Splice and Spitfire refused to disclose the agreement of the agreement. A person familiar with the case said it was about $ 50 million.

The rise of platforms like Splice reflects the changing nature of musical production. While software production tools have become more sophisticated, anyone can create music from their room. Splice and Spitfire offer sounds that often only last a few seconds, in repeated curls that can be superimposed with other instrumental or song to build a song.

The successful songs have used samples from the Splice library which can be downloaded for as little as $ 13. The samples include the guitar riff used in Sabrina Carpenter's “Espresso” – the guitar loop and drum sounds were created by Vaughn Oliver, a DJ whose samples are popular on Splice. Other tubes, such as “Say Say” by Doja Cat and “OPM Babi” by Playboi Carti, also used splicing samples.

Splice was estimated at nearly $ 500 million during a fundraising in 2021 led by Goldman Sachs and the entrepreneur's investment group Matt Pincus.

Spitfire has a library of “super high -end and incredibly luxurious sounds, recording with the BBC Symphony Orchestra or Abbey Roads Studio,” said Kakul Srivastava, managing director of Splice. She also wanted to acquire the audio technology and the underlying talents that Spitfire built, she said.

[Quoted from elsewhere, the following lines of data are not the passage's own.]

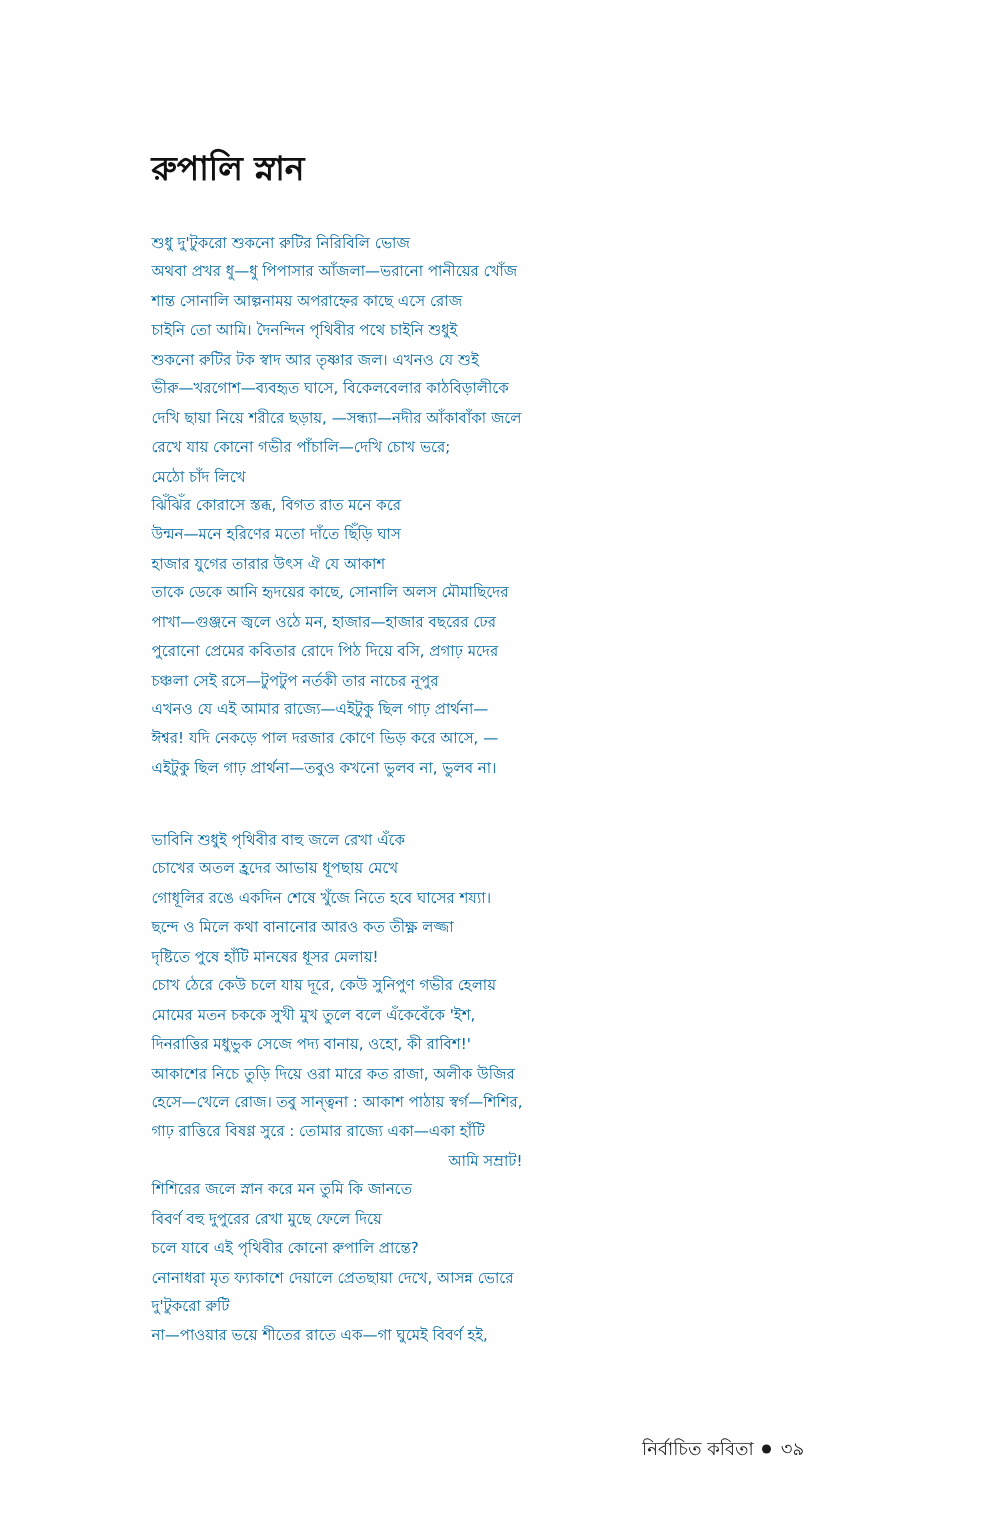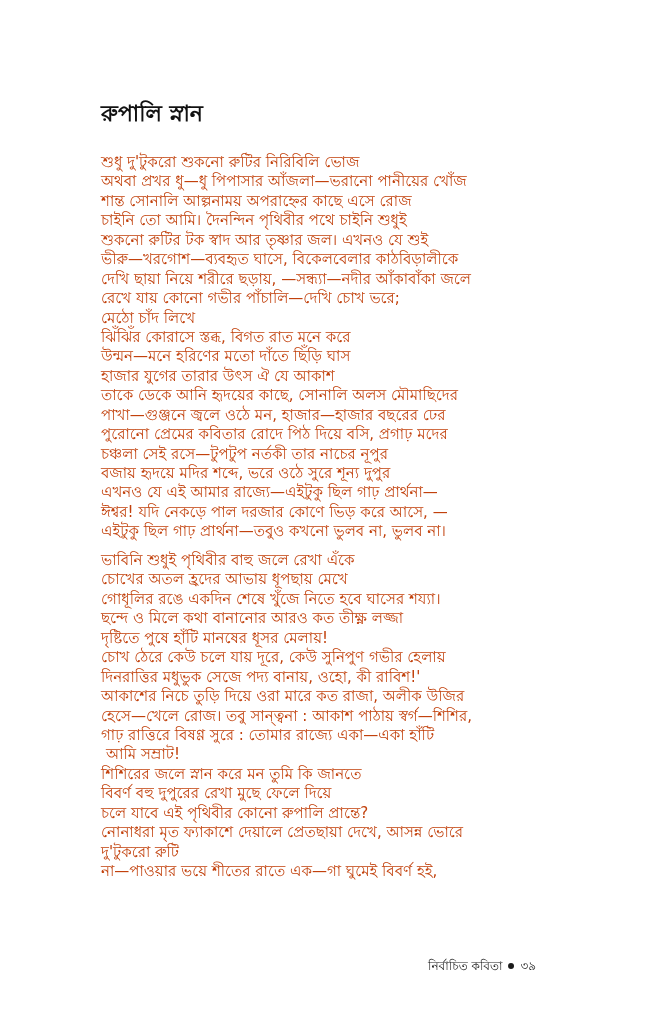--- a/index.html
+++ b/index.html
@@ -34,27 +34,27 @@
     .stanza {
       position: absolute;
       left: 101px;
       margin: 0;
       padding: 0;
       list-style: none;
     }
     .stanza-1 { top: 145px; }
     .stanza-2 { top: 543px; }
     .line {
-      font-size: 15px;
+      font-size: 10px;
       line-height: 19.45px;
       height: 19.45px;
       white-space: nowrap;
-      color: #c2410c;
+      color: #0369a1;
     }
-    .line.indent { padding-left: 5px; }
+    .line.indent { padding-left: 5px; text-align: right; }
     .footer {
       position: absolute;
       left: 428px;
       top: 948px;
       font-size: 12px;
       line-height: 20px;
       white-space: nowrap;
       color: #1a1a1a;
     }
     .footer .bullet {
@@ -83,33 +83,33 @@
     <li class="line">দেখি ছায়া নিয়ে শরীরে ছড়ায়, —সন্ধ্যা—নদীর আঁকাবাঁকা জলে</li>
     <li class="line">রেখে যায় কোনো গভীর পাঁচালি—দেখি চোখ ভরে;</li>
     <li class="line">মেঠো চাঁদ লিখে</li>
     <li class="line">ঝিঁঝিঁর কোরাসে স্তব্ধ, বিগত রাত মনে করে</li>
     <li class="line">উন্মন—মনে হরিণের মতো দাঁতে ছিঁড়ি ঘাস</li>
     <li class="line">হাজার যুগের তারার উৎস ঐ যে আকাশ</li>
     <li class="line">তাকে ডেকে আনি হৃদয়ের কাছে, সোনালি অলস মৌমাছিদের</li>
     <li class="line">পাখা—গুঞ্জনে জ্বলে ওঠে মন, হাজার—হাজার বছরের ঢের</li>
     <li class="line">পুরোনো প্রেমের কবিতার রোদে পিঠ দিয়ে বসি, প্রগাঢ় মদের</li>
     <li class="line">চঞ্চলা সেই রসে—টুপটুপ নর্তকী তার নাচের নূপুর</li>
-    <li class="line">বজায় হৃদয়ে মদির শব্দে, ভরে ওঠে সুরে শূন্য দুপুর</li>
     <li class="line">এখনও যে এই আমার রাজ্যে—এইটুকু ছিল গাঢ় প্রার্থনা—</li>
     <li class="line">ঈশ্বর! যদি নেকড়ে পাল দরজার কোণে ভিড় করে আসে, —</li>
     <li class="line">এইটুকু ছিল গাঢ় প্রার্থনা—তবুও কখনো ভুলব না, ভুলব না।</li>
   </ul>
 
   <ul class="stanza stanza-2">
     <li class="line">ভাবিনি শুধুই পৃথিবীর বাহু জলে রেখা এঁকে</li>
     <li class="line">চোখের অতল হ্রদের আভায় ধূপছায় মেখে</li>
     <li class="line">গোধূলির রঙে একদিন শেষে খুঁজে নিতে হবে ঘাসের শয্যা।</li>
     <li class="line">ছন্দে ও মিলে কথা বানানোর আরও কত তীক্ষ্ণ লজ্জা</li>
     <li class="line">দৃষ্টিতে পুষে হাঁটি মানষের ধূসর মেলায়!</li>
     <li class="line">চোখ ঠেরে কেউ চলে যায় দূরে, কেউ সুনিপুণ গভীর হেলায়</li>
+    <li class="line">মোমের মতন চককে সুখী মুখ তুলে বলে এঁকেবেঁকে 'ইশ,</li>
     <li class="line">দিনরাত্তির মধুভুক সেজে পদ্য বানায়, ওহো, কী রাবিশ!'</li>
     <li class="line">আকাশের নিচে তুড়ি দিয়ে ওরা মারে কত রাজা, অলীক উজির</li>
     <li class="line">হেসে—খেলে রোজ। তবু সান্ত্বনা : আকাশ পাঠায় স্বর্গ—শিশির,</li>
     <li class="line">গাঢ় রাত্তিরে বিষণ্ণ সুরে : তোমার রাজ্যে একা—একা হাঁটি</li>
     <li class="line indent"> আমি সম্রাট!</li>
     <li class="line">শিশিরের জলে স্নান করে মন তুমি কি জানতে</li>
     <li class="line">বিবর্ণ বহু দুপুরের রেখা মুছে ফেলে দিয়ে</li>
     <li class="line">চলে যাবে এই পৃথিবীর কোনো রুপালি প্রান্তে?</li>
     <li class="line">নোনাধরা মৃত ফ্যাকাশে দেয়ালে প্রেতছায়া দেখে, আসন্ন ভোরে</li>
     <li class="line">দু'টুকরো রুটি</li>

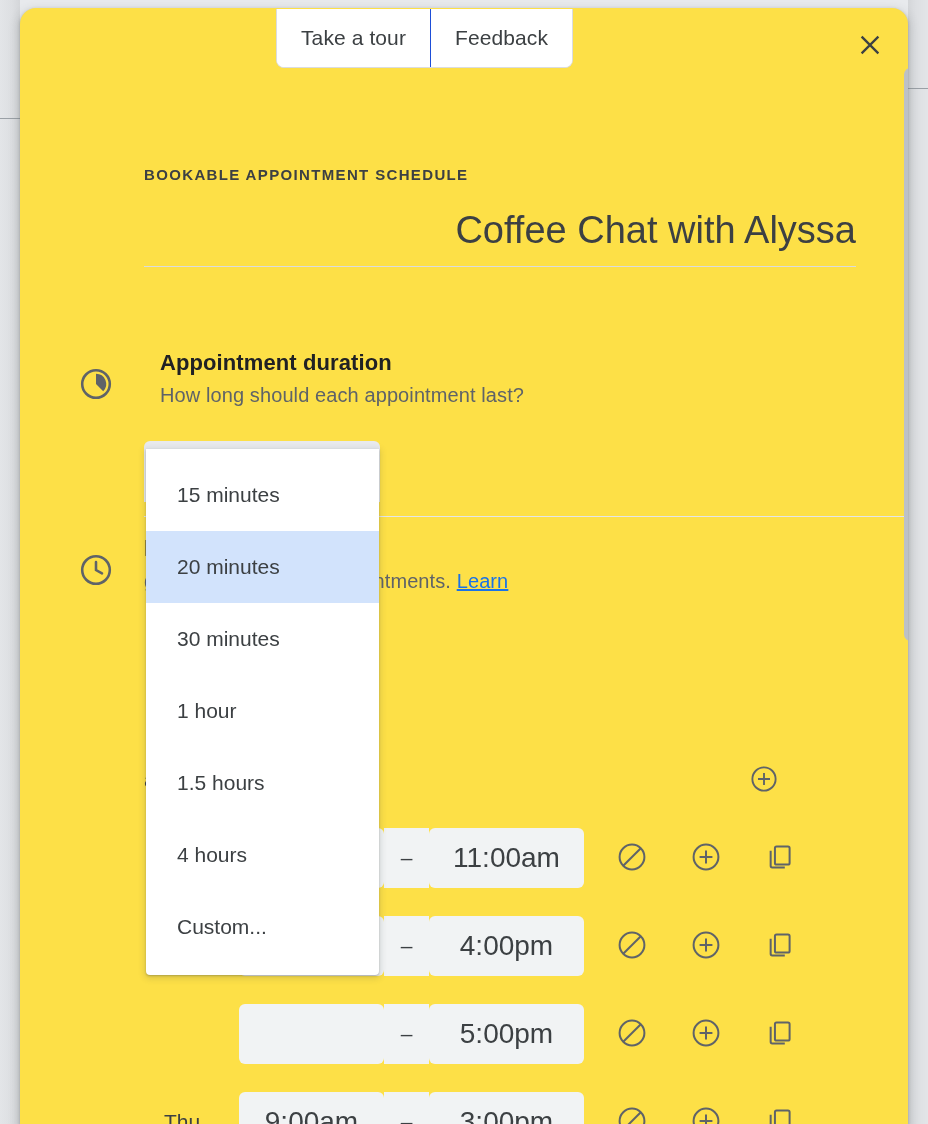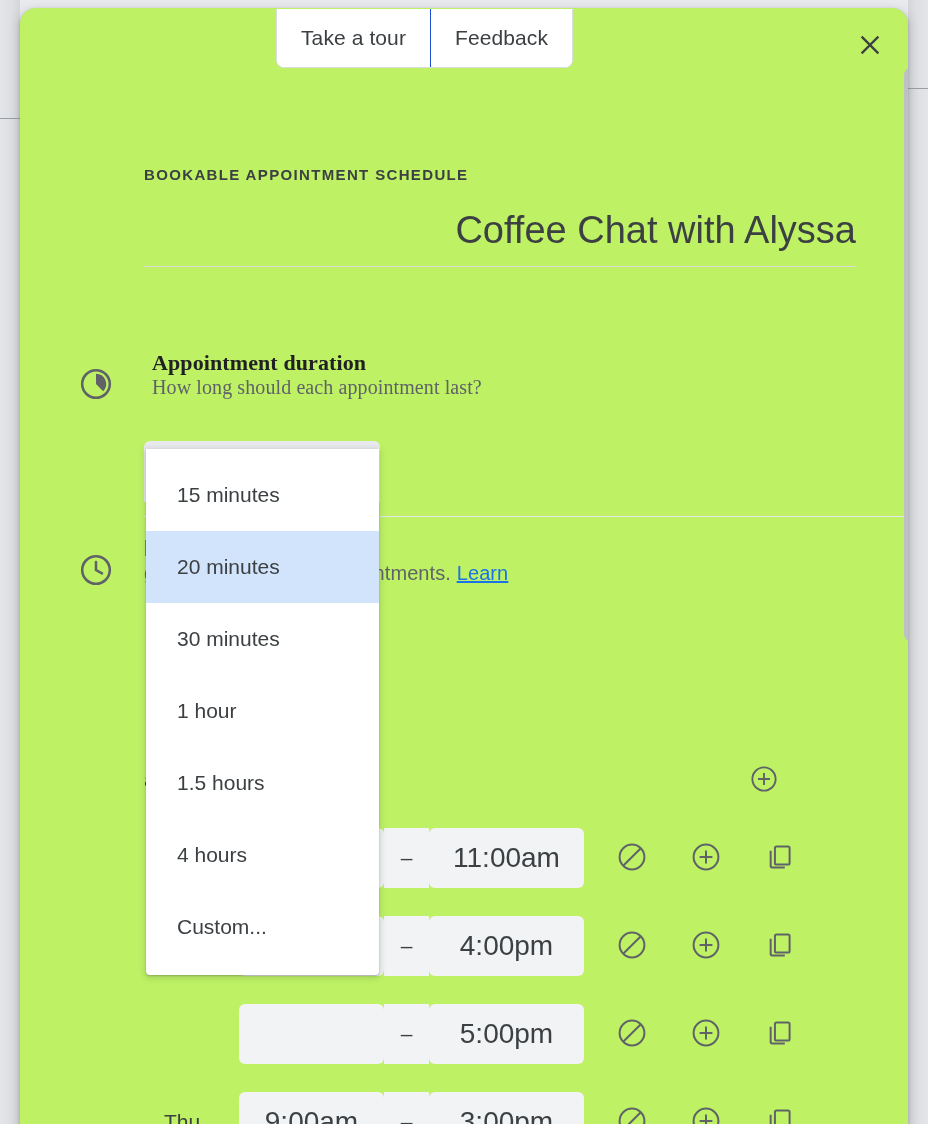--- a/index.html
+++ b/index.html
@@ -25,21 +25,21 @@
   }
   .bg-right-divider {
     position: absolute; left: 908px; top: 88px; width: 20px; height: 1px;
     background: #9aa0a6;
   }
 
   
   .dialog {
     position: absolute; left: 20px; top: 8px;
     width: 888px; height: 1116px;
-    background: #bef264;
+    background: #fde047;
     border-radius: 16px 16px 0 0;
     box-shadow: 0 1px 3px rgba(60,64,67,.30), 0 4px 10px 3px rgba(60,64,67,.15);
     overflow: hidden;
   }
 
   
   .header { position: relative; height: 60px; }
   .seg-group {
     position: absolute; left: 256px; top: 1px;
     display: flex; height: 59px;
@@ -78,23 +78,23 @@
     background: transparent; line-height: 1.2; text-align: right;
   }
   .title-underline { height: 1px; background: #dadce0; width: 712px; }
 
   
   .icon-col { position: absolute; left: 58px; width: 44px; }
   .sec-title {
     font-size: 22px; font-weight: 700; color: #202124; letter-spacing: .1px;
   }
   .sec-sub {
-    font-size: 20px; color: #5f6368; letter-spacing: .1px;
-  }
-  #duration-sec { position: absolute; left: 132px; top: 282px; width: 700px; font-family: Liberation Serif, serif; }
+    font-size: 20px; color: #5f6368; margin-top: 8px; letter-spacing: .1px;
+  }
+  #duration-sec { position: absolute; left: 140px; top: 282px; width: 700px; }
 
   .select-btn {
     position: absolute; left: 124px; top: 373px;
     width: 236px; height: 61px;
     background: #e8eaed; border: none; border-radius: 6px 6px 0 0;
     display: flex; align-items: center; cursor: pointer;
     font-family: "Liberation Sans", sans-serif;
   }
   .select-btn .val { font-size: 21px; color: #3c4043; margin-left: 21px; }
   .caret-up {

Splice has deployed IA Technology to help musicians build songs, using algorithms to suggest samples based on a genre, a mood or even a song in your mobile phone. Pincus says that this element of AI has led to “explosive” growth of splicing in recent months, calling it a “land seizure” on the still emerging market.

All the sounds on the sparse are initially created by humans. The group has its own internal artists who record samples, but it also travels the world for advanced trends of different genres, such as funk artists in São Paulo or K-Pop musicians in Seoul. Splice pays these artists a percentage of her subscription income.

Srivastava says that Splice seeks to do something fundamentally different from generators of AI songs based on a basis that have arisen in recent years and have fueled Contre Poux in the music industry.

“Simplistic tools where you type a prompt and a song come out? Most musicians do not want to make music this way,” she said. “But AI will allow (artists) to do things they could not do today. They could use Spitfire string quartets, but you may want to invent your own instrument. You can start with a particular sound and merge the instruments to get a new sound that has never been heard before … We always think.”